Extended sample size calculations for evaluation of prediction models using a threshold for classification

Rebecca Whittle,Joie Ensor,Lucinda Archer,Gary S. Collins,Paula Dhiman,Alastair Denniston,Joseph Alderman,Amardeep Legha,Maarten van Smeden,Karel G. Moons,Jean-Baptiste Cazier,Richard D. Riley,Kym I. E. Snell

from arxiv, 27 pages, 1 figure

When evaluating the performance of a model for individualised risk prediction, the sample size needs to be large enough to precisely estimate the performance measures of interest. Current sample size guidance is based on precisely estimating calibration, discrimination, and net benefit, which should be the first stage of calculating the minimum required sample size. However, when a clinically important threshold is used for classification, other performance measures can also be used. We extend the previously published guidance to precisely estimate threshold-based performance measures. We have developed closed-form solutions to estimate the sample size required to target sufficiently precise estimates of accuracy, specificity, sensitivity, PPV, NPV, and F1-score in an external evaluation study of a prediction model with a binary outcome. This approach requires the user to pre-specify the target standard error and the expected value for each performance measure. We describe how the sample size formulae were derived and demonstrate their use in an example. Extension to time-to-event outcomes is also considered. In our examples, the minimum sample size required was lower than that required to precisely estimate the calibration slope, and we expect this would most often be the case. Our formulae, along with corresponding Python code and updated R and Stata commands (pmvalsampsize), enable researchers to calculate the minimum sample size needed to precisely estimate threshold-based performance measures in an external evaluation study. These criteria should be used alongside previously published criteria to precisely estimate the calibration, discrimination, and net-benefit.

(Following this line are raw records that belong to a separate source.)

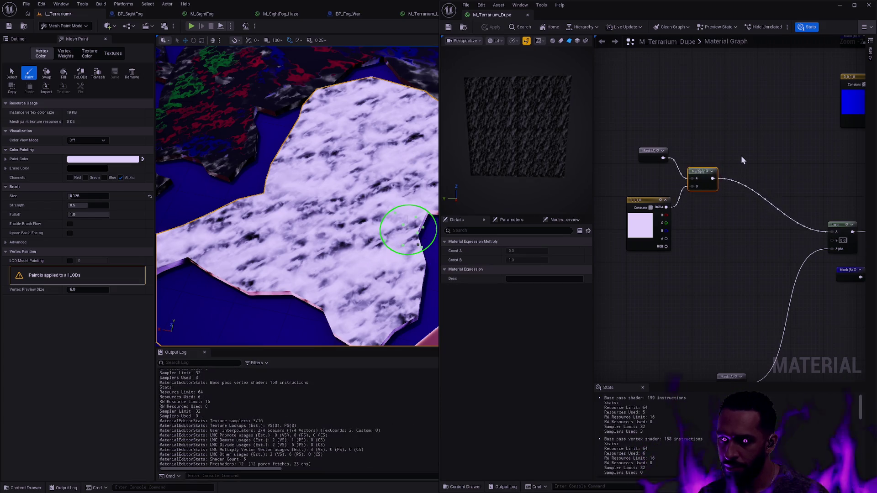
scroll(741, 155, "down", 1)
scroll(706, 182, "down", 1)
mouse_move(728, 186)
left_mouse_down()
mouse_move(718, 194)
mouse_move(734, 198)
mouse_move(727, 277)
mouse_move(630, 172)
left_mouse_up()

翻译：在评估个体化风险预测模型的性能时，样本量需足够大以精确估计目标性能指标。现有样本量计算指南基于精确估计校准度、区分度和净效益，这应作为计算最小所需样本量的第一阶段。然而，当采用具有临床重要性的阈值进行分类时，还可使用其他性能指标。我们扩展了先前发布的指南，以精确估计基于阈值的性能指标。针对二元结局预测模型的外部评估研究，我们开发了闭式解来计算所需样本量，以实现对准确率、特异度、敏感度、阳性预测值、阴性预测值和F1分数的充分精确估计。该方法要求使用者预先设定每个性能指标的目标标准误和期望值。我们阐述了样本量计算公式的推导过程，并通过示例演示其应用。同时探讨了向时间-事件结局的扩展。在我们的示例中，精确估计基于阈值的性能指标所需的最小样本量低于精确估计校准斜率所需样本量，我们预期这种情况最为常见。我们提供的公式及相应的Python代码、更新的R和Stata命令（pmvalsampsize），使研究者能够计算在外部评估研究中精确估计基于阈值的性能指标所需的最小样本量。这些标准应与先前发布的精确估计校准度、区分度和净效益的标准结合使用。